## ENTRIES SUPPLIED
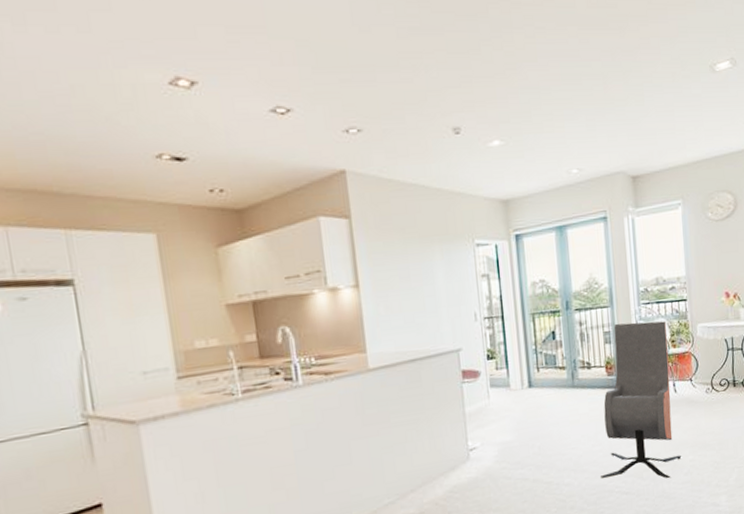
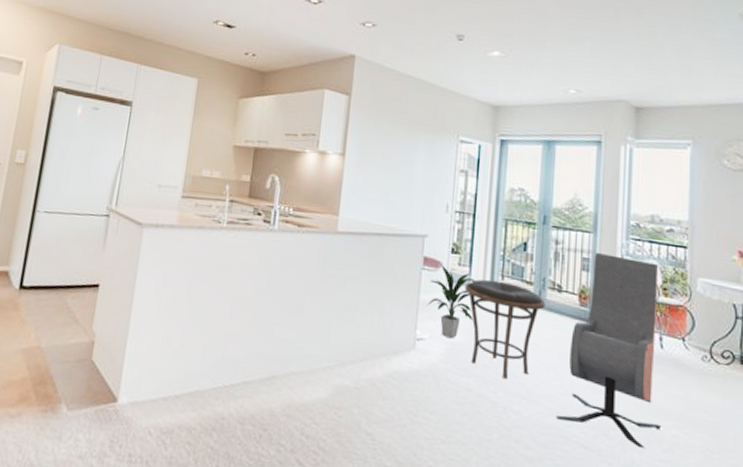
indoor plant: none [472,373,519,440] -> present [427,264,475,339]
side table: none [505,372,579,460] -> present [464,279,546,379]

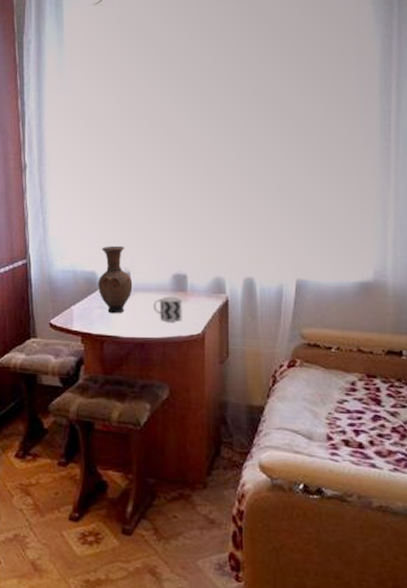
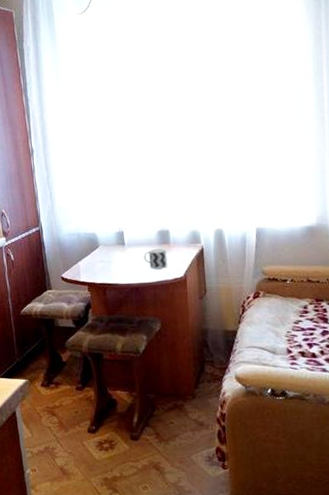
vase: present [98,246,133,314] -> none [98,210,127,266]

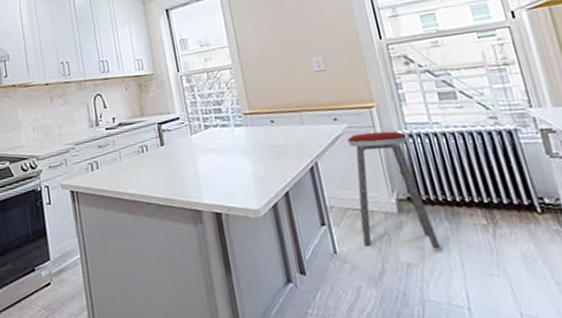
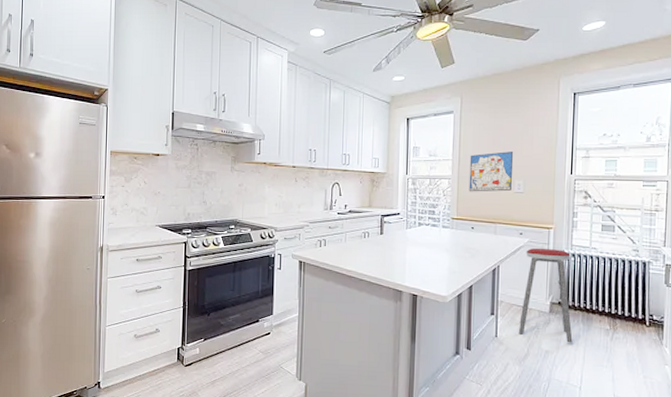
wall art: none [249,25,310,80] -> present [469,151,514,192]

---

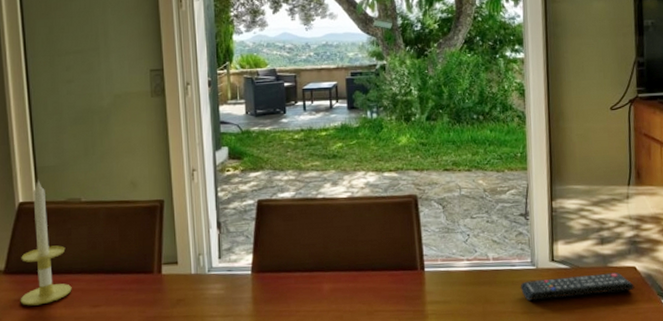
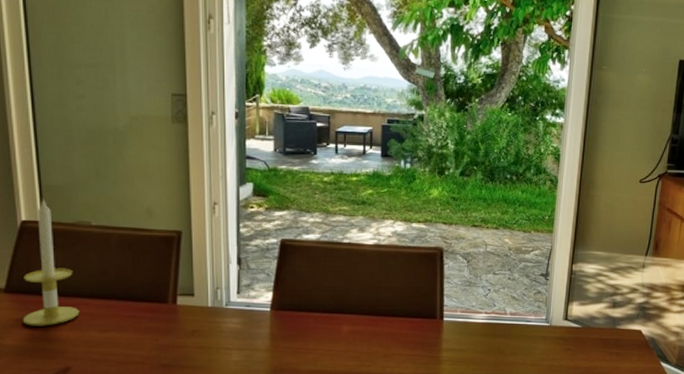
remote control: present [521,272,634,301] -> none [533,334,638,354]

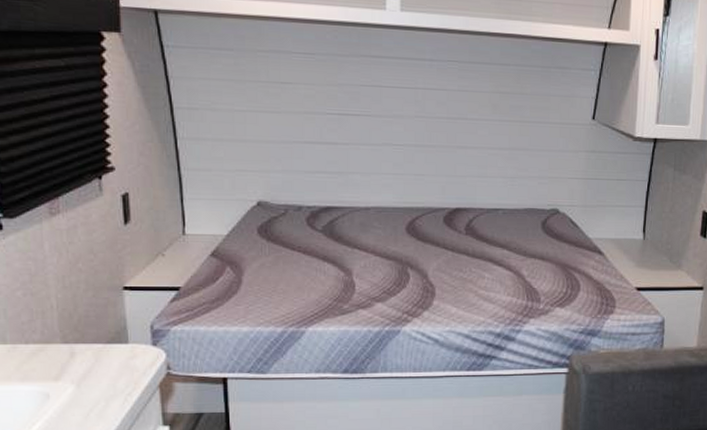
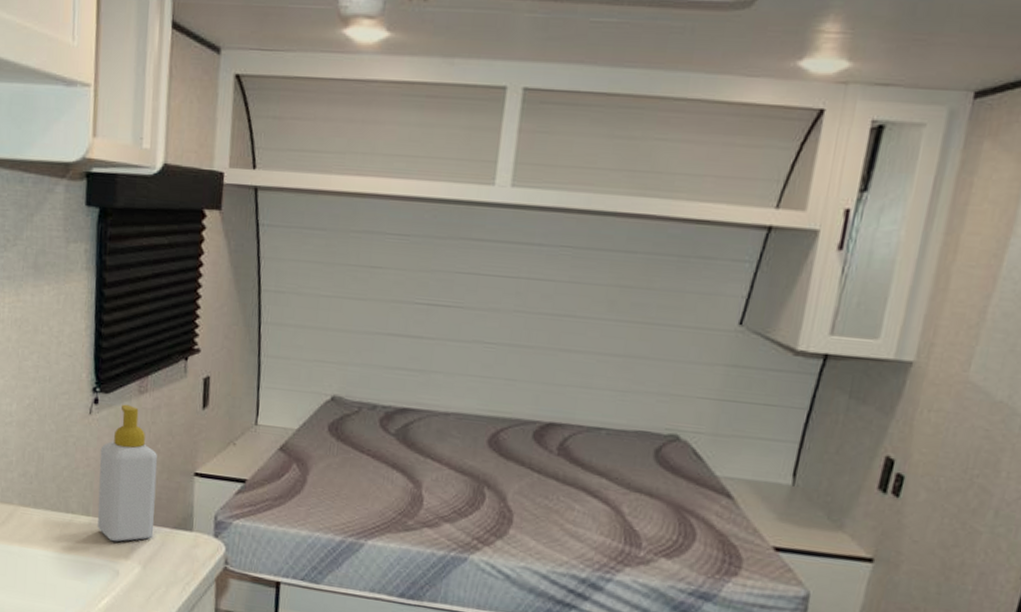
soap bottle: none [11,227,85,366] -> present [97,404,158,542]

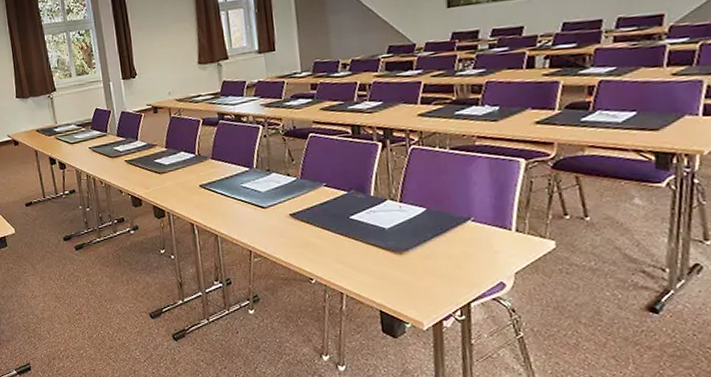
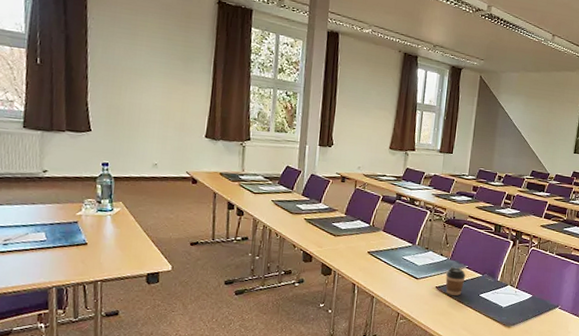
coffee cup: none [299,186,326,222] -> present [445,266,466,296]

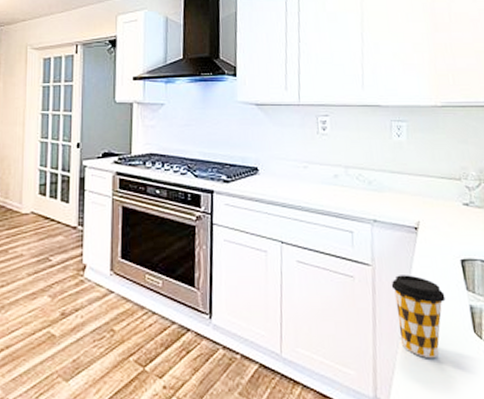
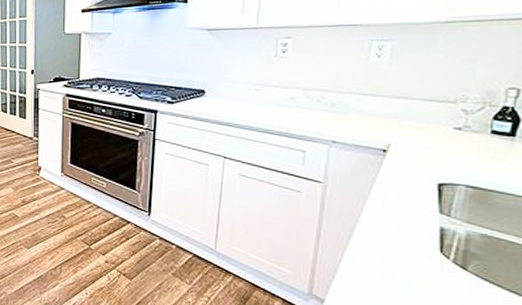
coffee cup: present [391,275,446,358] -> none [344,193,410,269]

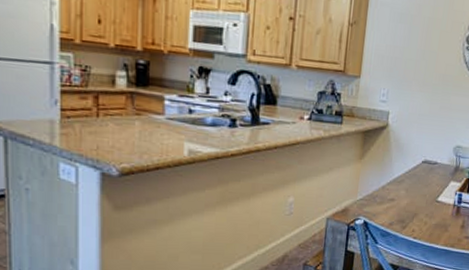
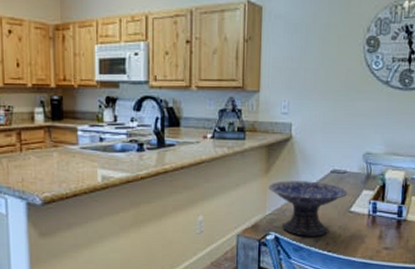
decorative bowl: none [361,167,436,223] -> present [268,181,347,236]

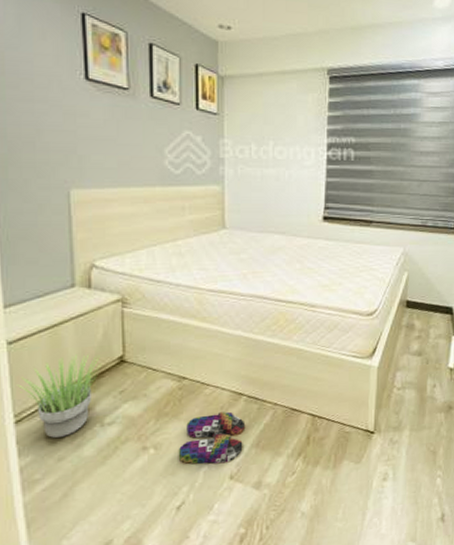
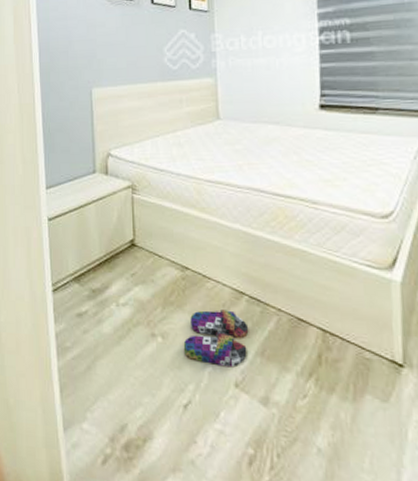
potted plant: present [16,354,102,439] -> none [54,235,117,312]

## WORK INSTRUCTIONS
Determine how many lines in the records above have the string "plant". Only the number should be returned.

## OUTPUT OF THE EXERCISE
2